Lately I’ve been so busy looking at the larger cycles in life that I’ve missed out on the smaller ones. The moon and I haven’t been spending enough time together, for instance. I was shocked to find out that the moon was full and not new the other night. Then came the fact that my face broke out and I couldn’t figure out why. Well, a few days later I started menstruating, and I had one of those “Oh duh!” moments. It was much like the reaction I had to the moon being full. I felt like a bad Pagan on some deep level.

I’ve never hated my period. I’ve groaned a few times when I’ve bled through pants, stained bed sheets, or generally made a mess of something accidentally. I’ve lived through horrible cramps, acne, and mood swings that make life miserable. The fatigue is the worst. The inconvenience of going out is horrible. And the bloating? Ugh, don’t even get me started.

Still I don’t hate it. Maybe it’s the fact that I’m living with what will most likely end up being diagnosed as fibromyalgia, but I can take the small inconvenience of my period in stride.

Like most girls of a certain age, I waited and waited for my first period. I welcomed it. When I got it, I felt accomplished and womanly. I was finally a woman – At least in my own mind.

My cycle started when I was twelve. Six months later I read The 13 Original Clan Mothers by Jamie Sams, and while I don’t remember most of it, I do remember some of the things she said about menstruation. I think perhaps that it shaped my views early enough on that it left me in dumb confusion over my friends cursing their natural cycles.

In preparation for a healing quest, Jamie Sams explains that a woman will take a minimum of three days of silence and retreat every month while she is menstruating. During that time a woman only does personal activities and refrains from communication (Imagine three days away from your computer or cell phone once a month!). She doesn’t cook for anyone. She doesn’t have sex. Et cetera, et cetera.

I think in a way I’ve taken those thoughts into myself and really let them bury deeply into my mind. They speak to me. And most months I find myself thinking carefully about this lesson I learned, but doing very little to mirror something that completely speaks to me. I do refrain from sex, and I try my best to contemplate the female mysteries.

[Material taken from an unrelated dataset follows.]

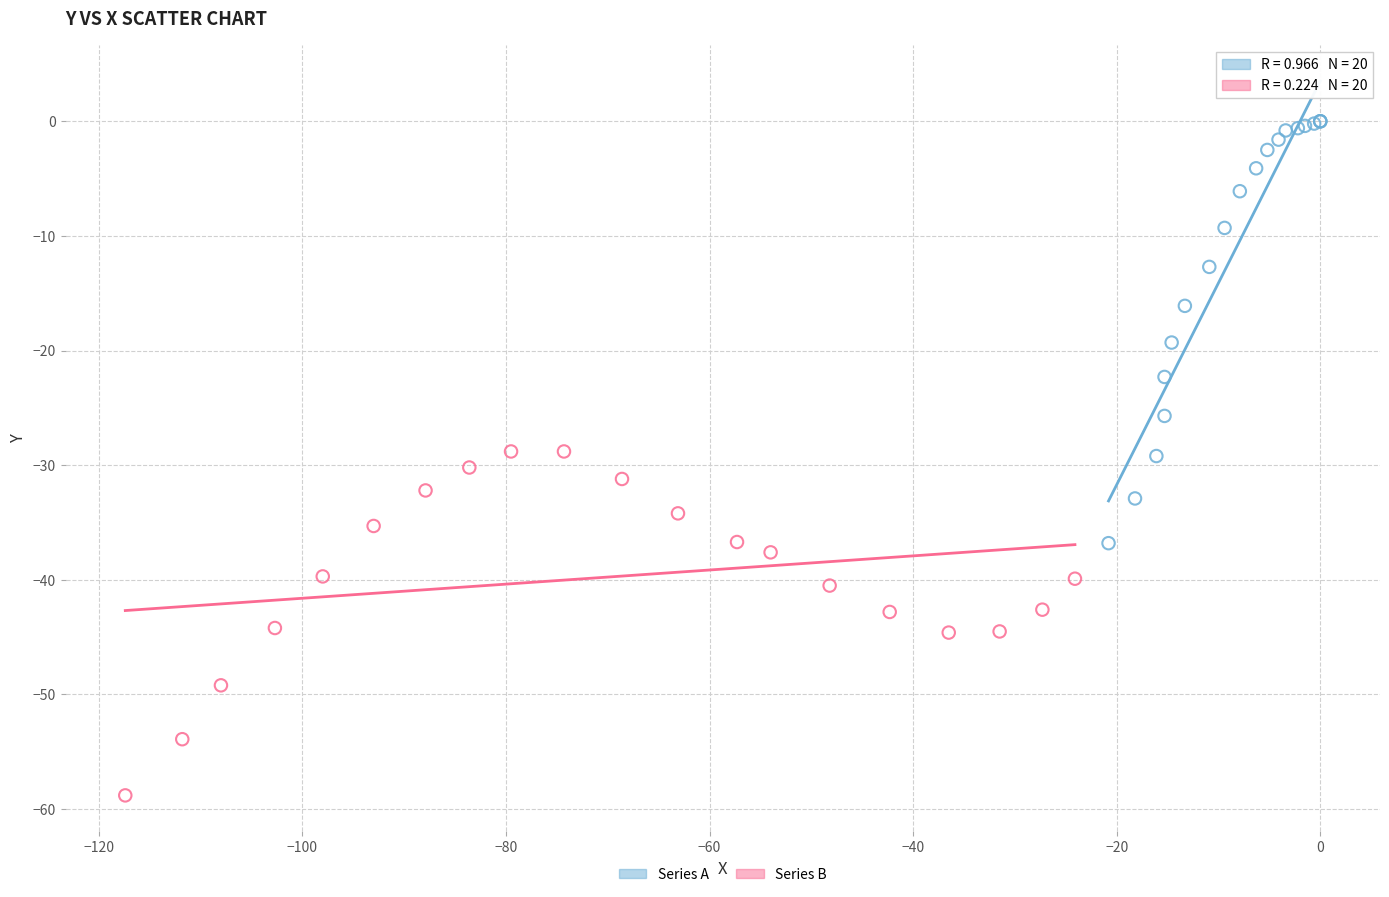

Which series has the largest Y range (max minus min)?

Series A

Yet I find myself longing for a little more spiritual connection to it all. In this fast-paced world, it’s hard to carve out a time of sacred healing. It’s nearly impossible to take off three days of work at the start or end of your period unless you run like clockwork or your job is very, very easy-going. With just a single living partner, I find it difficult to not cook or do any sort of housework for three days, because my sense of fairness tells me I shouldn’t do that to him.

Maybe, though, we don’t have to be so extreme as to take three days of silence. Maybe we can simply take an hour a day during our “time of the month” to sit and find a way to heal – be that taking a bath, creating something beautiful, or simply taking a nap.

(And while I’m on the subject of “lady things,” I truly feel the need to stand up and say that as Pagan women, we should attempt to reclaim our cycles. Part of the way of doing this, I feel, is to switch over to sustainable sanitary products. Cloth pads, the keeper, sponges, whatever floats your boat. And if you just can’t stand the thought of it, at least consider switching over to something like Seventh Generation’s feminine hygiene napkins. Not only does it help you become more aware of your cycle, but it also does something good for the Earth! We all want that, don’t we?)

In this year of attempting to get back into the swing of all things spiritual that I’ve put off for a few years while attending to other types of health, I’m making a promise to myself. I’m not going to ignore my cycle and what my body tells me about myself during that time. I will take time to honor the feminine power and mystery within me. I will go back to cloth, and I will be proud to be a woman.